To-do item: Please copy, exactly as they appear below, the lines from the one containing "Verarbeitung mithilfe automatisierter" through the one containing "Verantwortlichen übertragen wurde.".
- - - - - - -
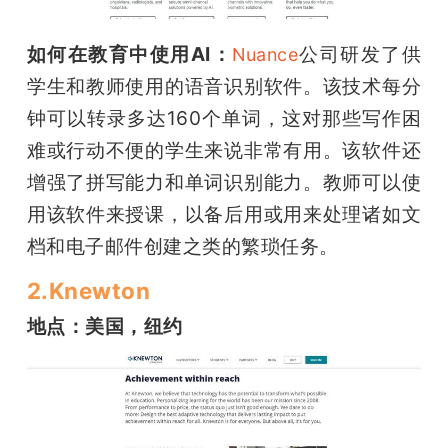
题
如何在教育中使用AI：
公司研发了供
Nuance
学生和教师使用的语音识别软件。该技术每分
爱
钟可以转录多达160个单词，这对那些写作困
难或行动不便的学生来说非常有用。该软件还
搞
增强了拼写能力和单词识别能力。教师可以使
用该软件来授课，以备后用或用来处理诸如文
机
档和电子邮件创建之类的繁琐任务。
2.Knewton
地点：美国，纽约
- - - - - - -
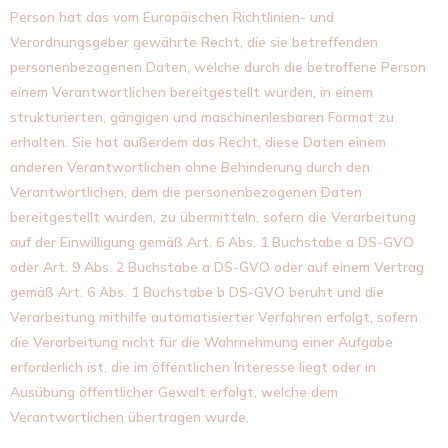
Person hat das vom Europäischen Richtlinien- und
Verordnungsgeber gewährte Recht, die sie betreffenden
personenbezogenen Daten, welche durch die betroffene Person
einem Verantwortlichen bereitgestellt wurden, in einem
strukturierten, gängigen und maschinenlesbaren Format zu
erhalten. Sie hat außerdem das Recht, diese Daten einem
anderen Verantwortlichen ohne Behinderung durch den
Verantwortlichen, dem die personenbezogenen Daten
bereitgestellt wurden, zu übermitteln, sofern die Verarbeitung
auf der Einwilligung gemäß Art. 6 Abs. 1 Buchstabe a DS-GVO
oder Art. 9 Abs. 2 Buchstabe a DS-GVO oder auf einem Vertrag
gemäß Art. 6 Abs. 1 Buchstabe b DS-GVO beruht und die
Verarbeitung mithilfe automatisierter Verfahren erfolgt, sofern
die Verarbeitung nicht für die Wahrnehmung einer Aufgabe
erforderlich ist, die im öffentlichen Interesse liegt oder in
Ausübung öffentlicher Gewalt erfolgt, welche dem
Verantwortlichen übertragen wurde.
- - - - - - -
Written answer:
Verarbeitung mithilfe automatisierter Verfahren erfolgt, sofern
die Verarbeitung nicht für die Wahrnehmung einer Aufgabe
erforderlich ist, die im öffentlichen Interesse liegt oder in
Ausübung öffentlicher Gewalt erfolgt, welche dem
Verantwortlichen übertragen wurde.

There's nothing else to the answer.